▸ **RECORDS FOR THIS TASK**:

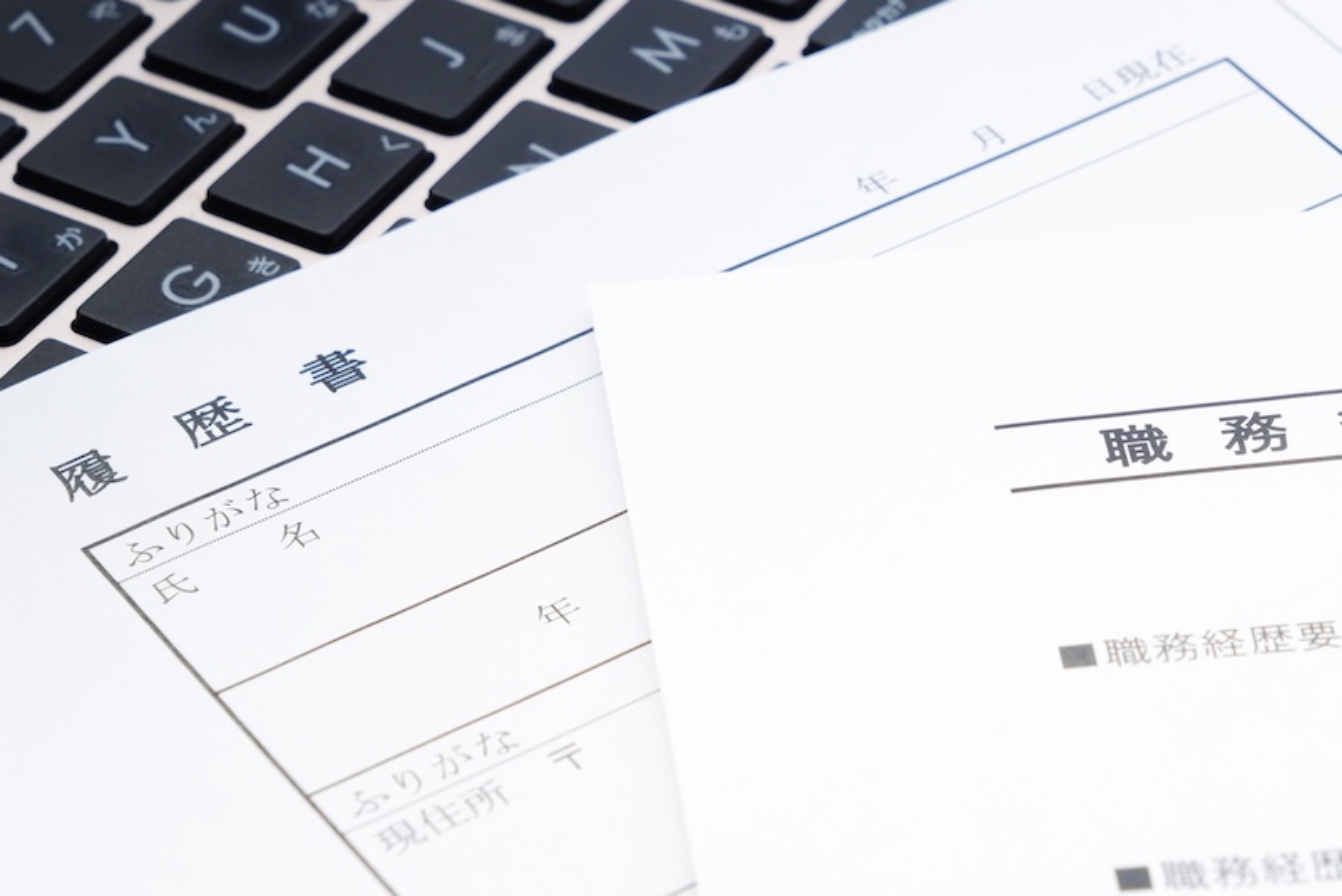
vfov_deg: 7.8
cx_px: 989
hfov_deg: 11.7
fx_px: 6524
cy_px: 442
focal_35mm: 175
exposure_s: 1/80
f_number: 9
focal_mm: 78.1
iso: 400
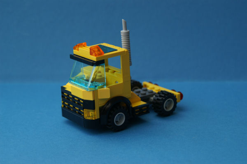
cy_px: 82
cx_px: 124
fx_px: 514
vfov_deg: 18.2
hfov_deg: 27.0
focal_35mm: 75
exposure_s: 1/30
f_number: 5.6
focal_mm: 50
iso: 100
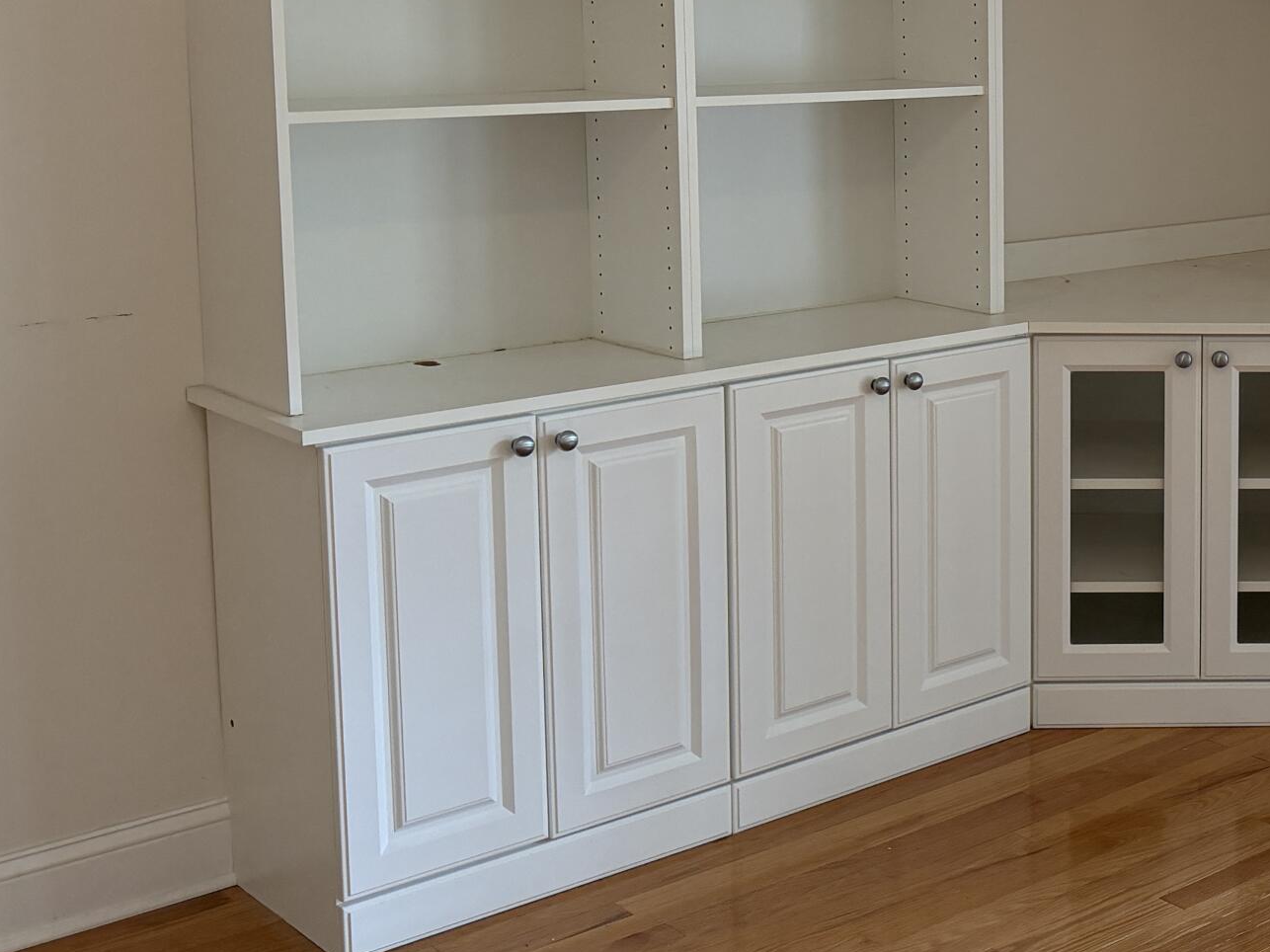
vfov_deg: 25.7
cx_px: 1304
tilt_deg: -6.6
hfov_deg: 31.5
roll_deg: +0.0
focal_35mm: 56
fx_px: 2054
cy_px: 202
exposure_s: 1/123
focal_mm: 6.76
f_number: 1.78
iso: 200
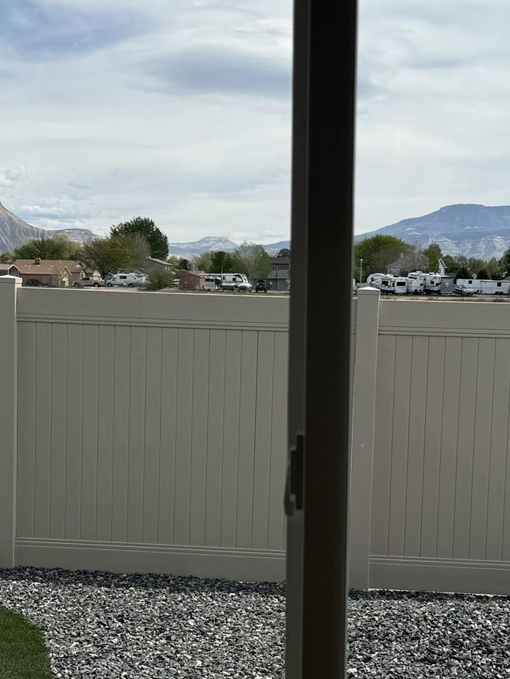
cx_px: 279
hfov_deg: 22.9
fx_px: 1257
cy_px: 430
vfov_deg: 30.1
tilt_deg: -5.4
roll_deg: +0.0
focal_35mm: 64
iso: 80
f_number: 1.78
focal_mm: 6.76
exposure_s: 1/4975
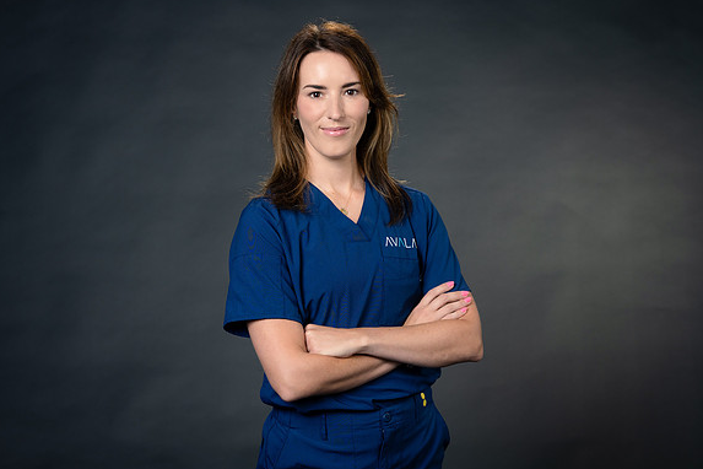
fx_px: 1679
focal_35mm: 86
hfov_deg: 23.6
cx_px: 352
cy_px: 234
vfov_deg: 15.9
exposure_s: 1/160
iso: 200
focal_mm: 85
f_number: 4
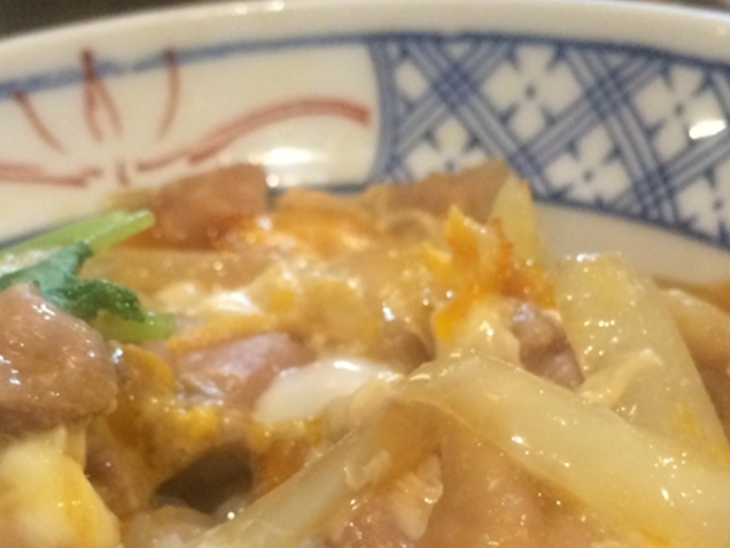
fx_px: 1518
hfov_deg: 27.0
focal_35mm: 72
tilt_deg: -36.7
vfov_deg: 20.0
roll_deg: +8.4
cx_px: 312
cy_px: 513
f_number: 2.2
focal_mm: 4.15
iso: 200
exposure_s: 1/30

▸ **EXERCISE INSTRUCTIONS**:
Set down word for word the lines beginning with the one containing "hfov_deg: 22.9" and ending with the last line of the listing, inclusive. Omit every picture.

▸ **RESPONSE TO THE EXERCISE**:
hfov_deg: 22.9
fx_px: 1257
cy_px: 430
vfov_deg: 30.1
tilt_deg: -5.4
roll_deg: +0.0
focal_35mm: 64
iso: 80
f_number: 1.78
focal_mm: 6.76
exposure_s: 1/4975
fx_px: 1679
focal_35mm: 86
hfov_deg: 23.6
cx_px: 352
cy_px: 234
vfov_deg: 15.9
exposure_s: 1/160
iso: 200
focal_mm: 85
f_number: 4
fx_px: 1518
hfov_deg: 27.0
focal_35mm: 72
tilt_deg: -36.7
vfov_deg: 20.0
roll_deg: +8.4
cx_px: 312
cy_px: 513
f_number: 2.2
focal_mm: 4.15
iso: 200
exposure_s: 1/30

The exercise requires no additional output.